Your task is to choose one of the New York Times APIs, construct an interface in R to read in the JSON data, and transform it into an R DataFrame.
Load all the relevant libraries (install packages if none exists)
library(dplyr)
library(stringr)
library(httr)
library(jsonlite)
library(tidyr)
Define the HTTP request and in this case from the NYT website : https://developer.nytimes.com/docs/articlesearch-product/1/routes/articlesearch.json/get Follow the instructions in the link provided above to set an API key for use to access the required data
HTTP_request <- "https://api.nytimes.com/svc/search/v2/articlesearch.json"
Define the search Query in this case to search for business articles
search_query <- "?q=business"
Apply filters to limit the results to business and finance.

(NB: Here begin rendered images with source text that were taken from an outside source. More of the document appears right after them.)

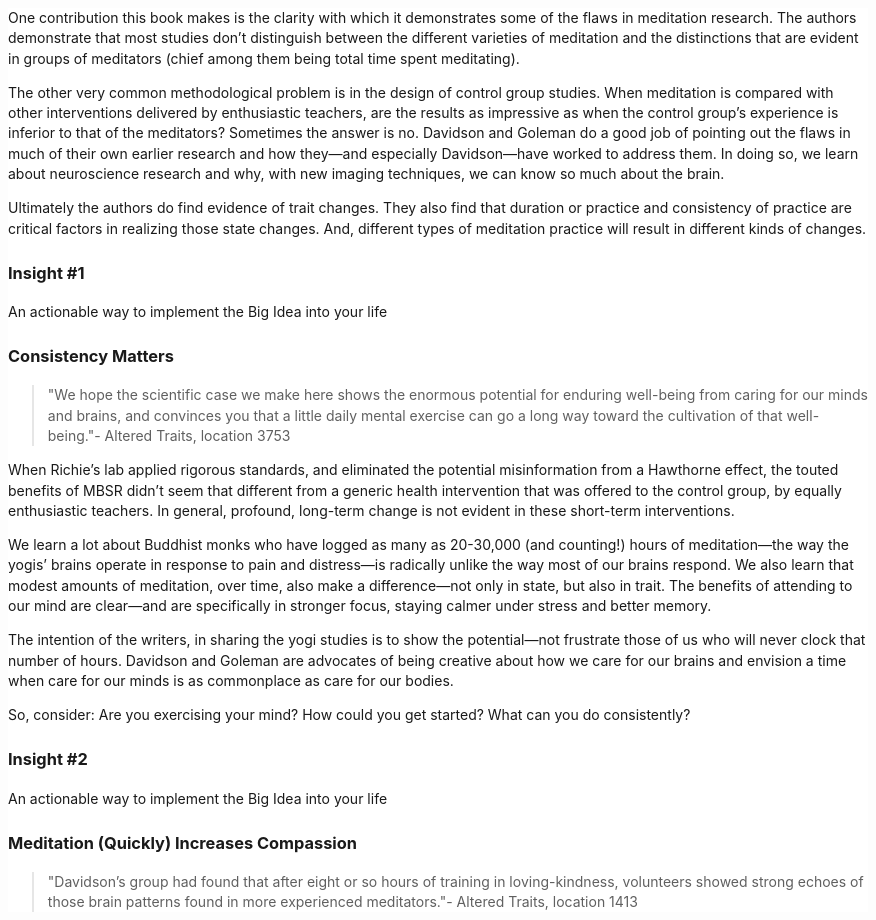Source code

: One contribution this book makes is the clarity with which it demonstrates some of the flaws in meditation research. The authors demonstrate that most studies don’t distinguish between the different varieties of meditation and the distinctions that are evident in groups of meditators (chief among them being total time spent meditating).

The other very common methodological problem is in the design of control group studies. When meditation is compared with other interventions delivered by enthusiastic teachers, are the results as impressive as when the control group’s experience is inferior to that of the meditators? Sometimes the answer is no. Davidson and Goleman do a good job of pointing out the flaws in much of their own earlier research and how they—and especially Davidson—have worked to address them. In doing so, we learn about neuroscience research and why, with new imaging techniques, we can know so much about the brain.

Ultimately the authors do find evidence of trait changes. They also find that duration or practice and consistency of practice are critical factors in realizing those state changes. And, different types of meditation practice will result in different kinds of changes.

### Insight #1

An actionable way to implement the Big Idea into your life

### Consistency Matters

> "We hope the scientific case we make here shows the enormous potential for enduring well-being from caring for our minds and brains, and convinces you that a little daily mental exercise can go a long way toward the cultivation of that well-being."- Altered Traits, location 3753

When Richie’s lab applied rigorous standards, and eliminated the potential misinformation from a Hawthorne effect, the touted benefits of MBSR didn’t seem that different from a generic health intervention that was offered to the control group, by equally enthusiastic teachers. In general, profound, long-term change is not evident in these short-term interventions.

We learn a lot about Buddhist monks who have logged as many as 20-30,000 (and counting!) hours of meditation—the way the yogis’ brains operate in response to pain and distress—is radically unlike the way most of our brains respond. We also learn that modest amounts of meditation, over time, also make a difference—not only in state, but also in trait. The benefits of attending to our mind are clear—and are specifically in stronger focus, staying calmer under stress and better memory.

The intention of the writers, in sharing the yogi studies is to show the potential—not frustrate those of us who will never clock that number of hours. Davidson and Goleman are advocates of being creative about how we care for our brains and envision a time when care for our minds is as commonplace as care for our bodies.

So, consider: Are you exercising your mind? How could you get started? What can you do consistently?

### Insight #2

An actionable way to implement the Big Idea into your life

### Meditation (Quickly) Increases Compassion

> "Davidson’s group had found that after eight or so hours of training in loving-kindness, volunteers showed strong echoes of those brain patterns found in more experienced meditators."- Altered Traits, location 1413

The following values are allowed: day_of_week, document_type, ingredients, news_desk, pub_month, pub_year, section_name, source, subsection_name, type_of_material
filters <- "&fq=document_type(article)&fq=news_desk(business)&fq=type_of_material(business)&fq=keyword(finance)"
Define the start (01/01/2015) and end dates of today (10/27/2019)
start_date <- "&begin_date=20150101"
end_date <- "&end_date=20191027"
Sort by relevance (other allowable parameters include: oldest and newest)
sort_by <- "&sort=relevance"
Hide API key Include your API key generated from the website into a separate line of code and set the include paramenter in the R code block to FALSE
hidden_API_key <- api_key
business_articles <- fromJSON(paste0(HTTP_request, search_query, filters, start_date, end_date, sort_by, hidden_API_key))
results <- business_articles$response$docs
Follow the link below to see all the possible parameters https://developer.nytimes.com/docs/articlesearch-product/1/routes/articlesearch.json/get
business_df <- data.frame('Date' = format(as.Date(results$pub_date), "%B %d, %Y"),
'news_desk' = results$news_desk,
'Headline' = results$headline$main,
'source' = results$source,
'URL' = results$web_url
)
business_df